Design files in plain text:
+ + + +

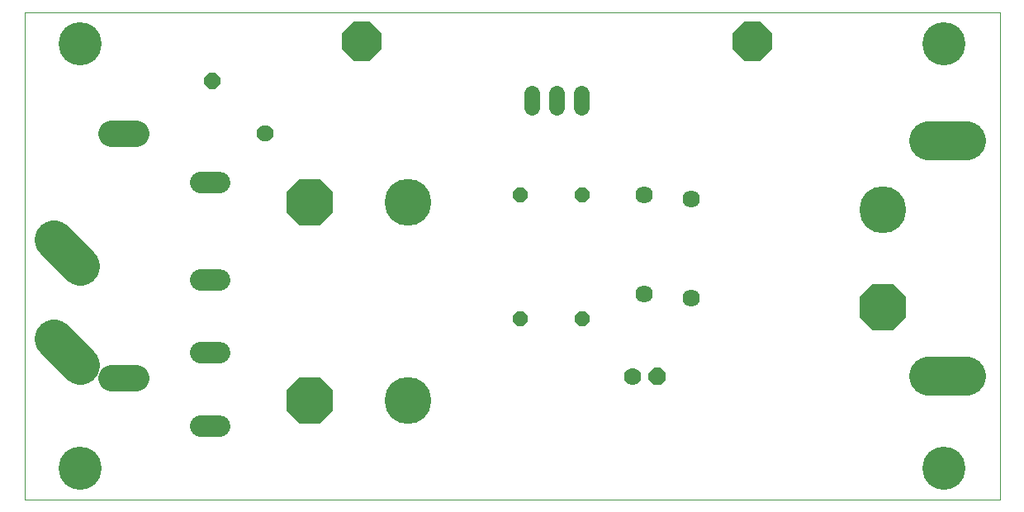
<source format=gbs>
G75*
%MOIN*%
%OFA0B0*%
%FSLAX25Y25*%
%IPPOS*%
%LPD*%
%AMOC8*
5,1,8,0,0,1.08239X$1,22.5*
%
%ADD10C,0.08610*%
%ADD11C,0.10800*%
%ADD12OC8,0.05975*%
%ADD13C,0.01296*%
%ADD14OC8,0.15824*%
%ADD15C,0.00000*%
%ADD16C,0.17398*%
%ADD17C,0.15824*%
%ADD18C,0.07048*%
%ADD19C,0.18900*%
%ADD20OC8,0.18900*%
%ADD21C,0.06480*%
%ADD22OC8,0.07000*%
%ADD23C,0.07000*%
D10*
X0076132Y0037864D02*
X0083942Y0037864D01*
X0083942Y0067392D02*
X0076132Y0067392D01*
X0076132Y0096919D02*
X0083942Y0096919D01*
X0083942Y0136289D02*
X0076132Y0136289D01*
D11*
X0050037Y0155865D02*
X0040037Y0155865D01*
X0040037Y0057265D02*
X0050037Y0057265D01*
D12*
X0205037Y0081329D03*
X0230037Y0081329D03*
X0230037Y0131329D03*
X0205037Y0131329D03*
D13*
X0102534Y0154126D02*
X0103182Y0153478D01*
X0101034Y0153478D01*
X0099517Y0154995D01*
X0099517Y0157143D01*
X0101034Y0158660D01*
X0103182Y0158660D01*
X0104699Y0157143D01*
X0104699Y0154995D01*
X0103182Y0153478D01*
X0102779Y0154450D01*
X0101437Y0154450D01*
X0100489Y0155398D01*
X0100489Y0156740D01*
X0101437Y0157688D01*
X0102779Y0157688D01*
X0103727Y0156740D01*
X0103727Y0155398D01*
X0102779Y0154450D01*
X0102376Y0155422D01*
X0101840Y0155422D01*
X0101461Y0155801D01*
X0101461Y0156337D01*
X0101840Y0156716D01*
X0102376Y0156716D01*
X0102755Y0156337D01*
X0102755Y0155801D01*
X0102376Y0155422D01*
X0081320Y0175339D02*
X0081968Y0174691D01*
X0079820Y0174691D01*
X0078303Y0176208D01*
X0078303Y0178356D01*
X0079820Y0179873D01*
X0081968Y0179873D01*
X0083485Y0178356D01*
X0083485Y0176208D01*
X0081968Y0174691D01*
X0081565Y0175663D01*
X0080223Y0175663D01*
X0079275Y0176611D01*
X0079275Y0177953D01*
X0080223Y0178901D01*
X0081565Y0178901D01*
X0082513Y0177953D01*
X0082513Y0176611D01*
X0081565Y0175663D01*
X0081162Y0176635D01*
X0080626Y0176635D01*
X0080247Y0177014D01*
X0080247Y0177550D01*
X0080626Y0177929D01*
X0081162Y0177929D01*
X0081541Y0177550D01*
X0081541Y0177014D01*
X0081162Y0176635D01*
D14*
X0141296Y0193140D03*
X0298777Y0193140D03*
D15*
X0005037Y0204990D02*
X0005037Y0008140D01*
X0398737Y0008140D01*
X0398737Y0204990D01*
X0005037Y0204990D01*
D16*
X0027674Y0192195D03*
X0027674Y0020935D03*
X0376100Y0020935D03*
X0376100Y0192195D03*
D17*
X0370013Y0153140D02*
X0385037Y0153140D01*
X0385037Y0058140D02*
X0370013Y0058140D01*
X0027471Y0062516D02*
X0016848Y0073140D01*
X0027471Y0102516D02*
X0016848Y0113140D01*
D18*
X0255037Y0131053D03*
X0274328Y0129715D03*
X0274328Y0089715D03*
X0255037Y0091053D03*
D19*
X0159722Y0128140D03*
X0159722Y0048140D03*
X0351611Y0125187D03*
D20*
X0351611Y0085817D03*
X0120351Y0048140D03*
X0120351Y0128140D03*
D21*
X0209997Y0166560D02*
X0209997Y0172240D01*
X0219997Y0172240D02*
X0219997Y0166560D01*
X0229997Y0166560D02*
X0229997Y0172240D01*
D22*
X0260430Y0057746D03*
D23*
X0250430Y0057746D03*
M02*

</source>
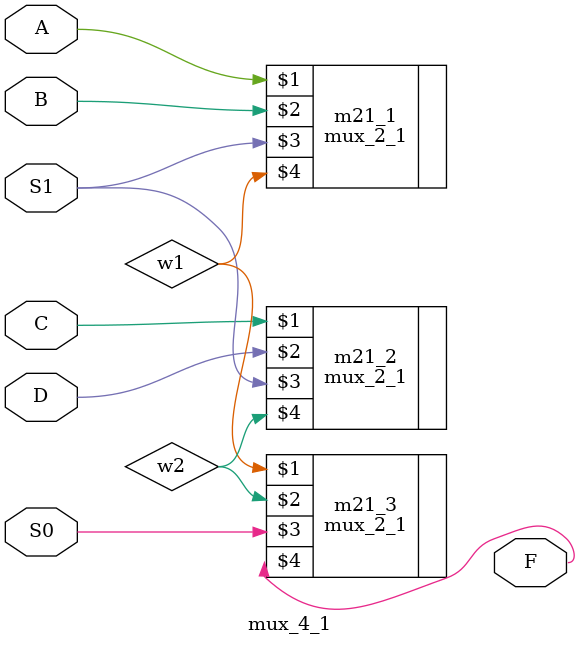
<source format=v>

module mux_4_1(A, B, C, D, S1, S0, F);

  input A, B, C, D, S1, S0;
  output F;
  wire w1,w2;
  mux_2_1 m21_1(A, B, S1, w1);
  mux_2_1 m21_2(C, D, S1, w2);
  mux_2_1 m21_3(w1, w2, S0, F);

endmodule

</source>
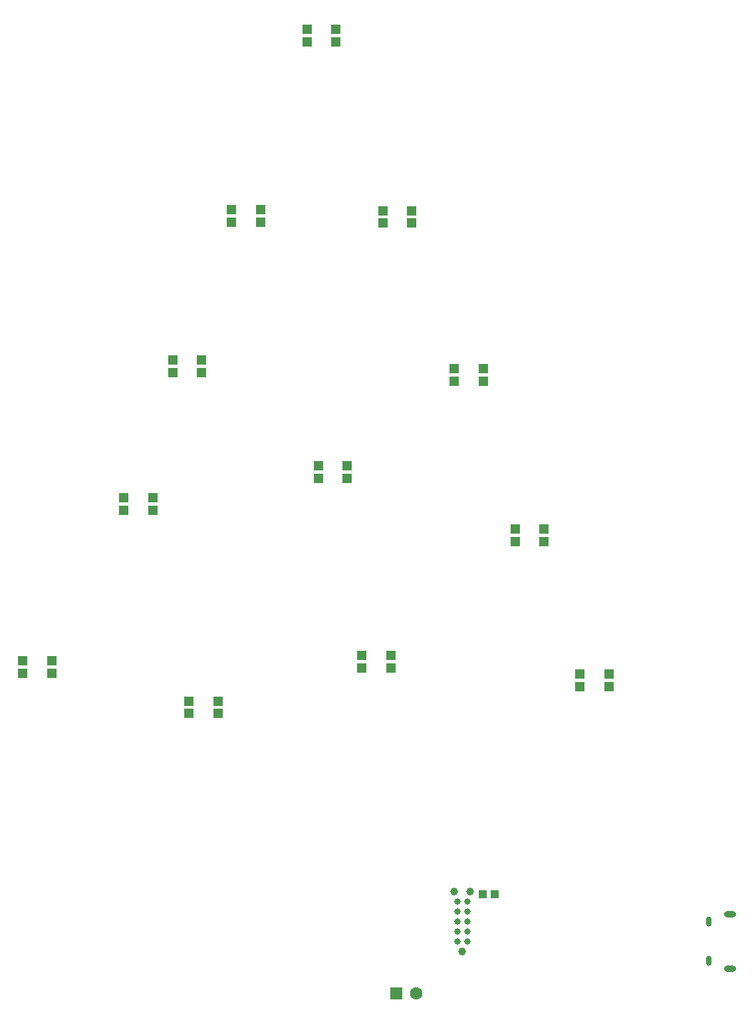
<source format=gbr>
%TF.GenerationSoftware,Altium Limited,Altium NEXUS,2.1.9 (83)*%
G04 Layer_Color=255*
%FSLAX44Y44*%
%MOMM*%
%TF.FileFunction,Pads,Bot*%
%TF.Part,Single*%
G01*
G75*
%TA.AperFunction,SMDPad,CuDef*%
%ADD28R,1.0000X1.0000*%
%TA.AperFunction,ComponentPad*%
%ADD32C,1.6000*%
%ADD33R,1.6000X1.6000*%
%ADD34C,1.0000*%
%ADD35O,0.6500X1.3000*%
%ADD36O,1.5500X0.7750*%
%TA.AperFunction,BGAPad,CuDef*%
%ADD38C,0.8000*%
%TA.AperFunction,SMDPad,CuDef*%
%ADD39R,1.2000X1.2000*%
D28*
X1500000Y484660D02*
D03*
X1515000D02*
D03*
D32*
X1415500Y358660D02*
D03*
D33*
X1390100D02*
D03*
D34*
X1463500Y487960D02*
D03*
X1473650Y411760D02*
D03*
X1483800Y487960D02*
D03*
D35*
X1788000Y399660D02*
D03*
Y449660D02*
D03*
D36*
X1815000Y389660D02*
D03*
Y459660D02*
D03*
D38*
X1480000Y424460D02*
D03*
Y437160D02*
D03*
Y449860D02*
D03*
Y462560D02*
D03*
Y475260D02*
D03*
X1467300D02*
D03*
Y462560D02*
D03*
Y449860D02*
D03*
Y437160D02*
D03*
Y424460D02*
D03*
D39*
X1276000Y1569660D02*
D03*
Y1585660D02*
D03*
X1313000D02*
D03*
Y1569660D02*
D03*
X1217000Y1339660D02*
D03*
Y1355660D02*
D03*
X1180000D02*
D03*
Y1339660D02*
D03*
X1142000Y1148660D02*
D03*
Y1164660D02*
D03*
X1105000D02*
D03*
Y1148660D02*
D03*
X1080000Y973660D02*
D03*
Y989660D02*
D03*
X1043000D02*
D03*
Y973660D02*
D03*
X1162500Y714660D02*
D03*
Y730660D02*
D03*
X1125500D02*
D03*
Y714660D02*
D03*
X951000Y765660D02*
D03*
Y781660D02*
D03*
X914000D02*
D03*
Y765660D02*
D03*
X1409500Y1338660D02*
D03*
Y1354660D02*
D03*
X1372500D02*
D03*
Y1338660D02*
D03*
X1500500Y1137660D02*
D03*
Y1153660D02*
D03*
X1463500D02*
D03*
Y1137660D02*
D03*
X1327500Y1013660D02*
D03*
Y1029660D02*
D03*
X1290500D02*
D03*
Y1013660D02*
D03*
X1578000Y933660D02*
D03*
Y949660D02*
D03*
X1541000D02*
D03*
Y933660D02*
D03*
X1383000Y772660D02*
D03*
Y788660D02*
D03*
X1346000D02*
D03*
Y772660D02*
D03*
X1660500Y748660D02*
D03*
Y764660D02*
D03*
X1623500D02*
D03*
Y748660D02*
D03*
%TF.MD5,abee502b4a3a302a18cf755dcee8c0de*%
M02*

</source>
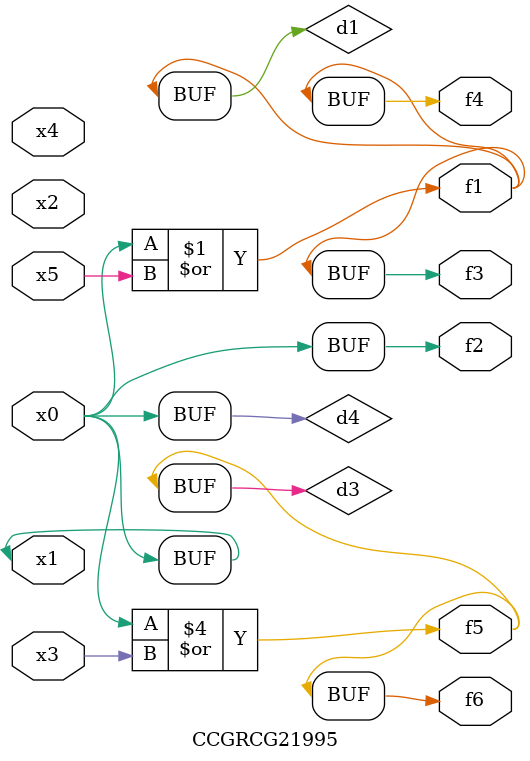
<source format=v>
module CCGRCG21995(
	input x0, x1, x2, x3, x4, x5,
	output f1, f2, f3, f4, f5, f6
);

	wire d1, d2, d3, d4;

	or (d1, x0, x5);
	xnor (d2, x1, x4);
	or (d3, x0, x3);
	buf (d4, x0, x1);
	assign f1 = d1;
	assign f2 = d4;
	assign f3 = d1;
	assign f4 = d1;
	assign f5 = d3;
	assign f6 = d3;
endmodule

</source>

+ + + +

- [WHAT YOU HAVE TO DO]:
Looking at the records above, work out how many lines include the string "AperFunction". Give the number and nothing else.

- [RESPONSE]:
4